The 35,000-square-foot Dallas store designed by Lake Flato Architect and powered by 100 percent solar is only reminiscent of a treehouse. But it’s a place where you are invited to shoot for the moon when it comes to environmentally friendly living.
Jason Ballard is the CEO of TreeHouse.
CEO Jason Ballard is cofounder of the store and the evangelical greenie that originated the company in Austin in 2011.
Ballard, who graduated with Texas A&M with a conservation biology degree, realized after graduating that he wanted to do more to save the planet.
He worked in the sustainable housing industry for awhile and quickly realized sustainable home materials needed to be more accessible. So with his wife Jennifer and friend and cofounder Evan Loomis, he conceived of a green home improvement version of Whole Foods, where only eco-friendly options were sold.
After six years, Ballard says they have honed their inventory to the best on the market, adding that they carry products comparable in cost to their traditional and more toxic counterparts.
"There's no such thing as a perfect product," admits Ballard. "My grandfather taught me - to get to the world you want it to be, you have to start with the way it is.”
The store is divided into three areas, Design, Performance and Outdoor Living.
The Design Department features a carefully curated array of kitchen, flooring, lighting and paint options. You won't find granite countertops here - mining mountains is not considered to be eco-friendly. Instead, you’ll find countertops made from recycled paper and bamboo; along with flooring made from reclaimed wood and tiles made from crushed bottles and sinks. They carry Interface carpet that's sold in squares that can be recycled and even lamps made from eco-friendly materials.
“Finding sustainable light fixtures is like looking for unicorns,” joked Ballard. “For the longest time our lighting department was the darkest part of the store.”
The Performance area includes metal roofs, energy-efficient windows, ceiling fans and solar panels.

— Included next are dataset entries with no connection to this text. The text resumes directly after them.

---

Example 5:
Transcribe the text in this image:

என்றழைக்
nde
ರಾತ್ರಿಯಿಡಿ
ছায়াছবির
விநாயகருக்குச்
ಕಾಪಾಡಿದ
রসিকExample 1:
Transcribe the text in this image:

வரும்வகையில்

Ballard beams when talking about the Sunpower solar panels, which they’ve simplified by offering them in familiar sized packages -XS, S, M, L, XL. They’re also the first retailer to sell Tesla home batteries.
“I think someday, home batteries will be as normal as refrigerators and stoves.”

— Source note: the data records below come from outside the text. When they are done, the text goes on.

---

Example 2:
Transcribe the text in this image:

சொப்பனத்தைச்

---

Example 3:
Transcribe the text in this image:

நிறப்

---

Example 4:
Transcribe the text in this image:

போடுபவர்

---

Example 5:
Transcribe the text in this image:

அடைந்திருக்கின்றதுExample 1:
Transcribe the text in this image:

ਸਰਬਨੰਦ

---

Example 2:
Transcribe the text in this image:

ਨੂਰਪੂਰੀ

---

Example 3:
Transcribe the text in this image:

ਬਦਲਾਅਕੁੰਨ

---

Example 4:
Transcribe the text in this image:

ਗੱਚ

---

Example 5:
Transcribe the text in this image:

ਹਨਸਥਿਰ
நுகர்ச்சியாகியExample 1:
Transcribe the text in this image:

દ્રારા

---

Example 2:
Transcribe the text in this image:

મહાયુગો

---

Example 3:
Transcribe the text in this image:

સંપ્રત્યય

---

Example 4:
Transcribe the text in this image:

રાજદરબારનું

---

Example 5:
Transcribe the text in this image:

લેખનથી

Unlike the Austin TreeHouse, the Dallas location features an Outdoor Living area. The inviting courtyard is stocked with native plants, such as Mexican plum trees, prickly pears and lantana.
You can also find organic gardening products, eco-friendly patio furniture, rain barrels and bird houses.

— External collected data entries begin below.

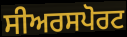
ਸੀਅਰਸਪੋਰਟ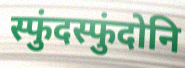
स्फुंदस्फुंदोनि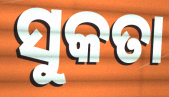
ସୁକତା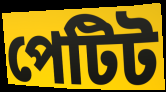
পেটিট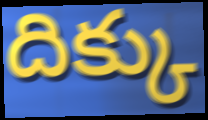
దిక్కు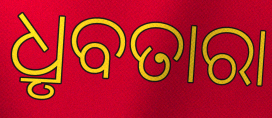
ଧ୍ରୃବତାରା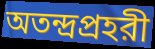
অতন্দ্রপ্রহরী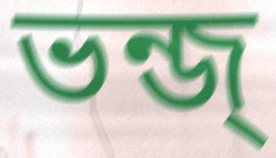
ভন্জ্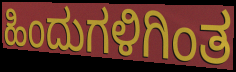
ಹಿಂದುಗಳಿಗಿಂತ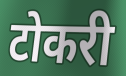
टोकरी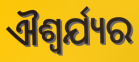
ଐଶ୍ୱର୍ଯ୍ୟର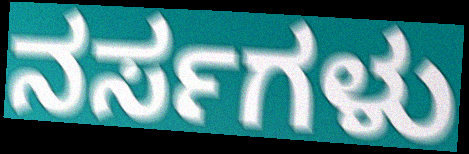
ನರ್ಸಗಳು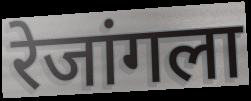
रेजांगला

Ballard reasons that people who spend more time in their backyards develop their appreciation for nature.
“I’m a big fan of Wendell Berry who said ‘It all turns on affection.’ You take care of, what you love.”
While some people might wonder if a TreeHouse would go over well in Big D, he said its widespread homeownership makes it’s a great location demographically. Plus it’s also where a majority of the TreeHouse board members live, including Ballard’s mentor and investor Garrett Boone, Dallas-based Container Store founder. He also admits he had something to prove.
“People would say, of course, you can be successful with a store like this in AUSTIN,” he said chuckling. “We want to prove this is not just for special weird people. This is going to be the new normal.”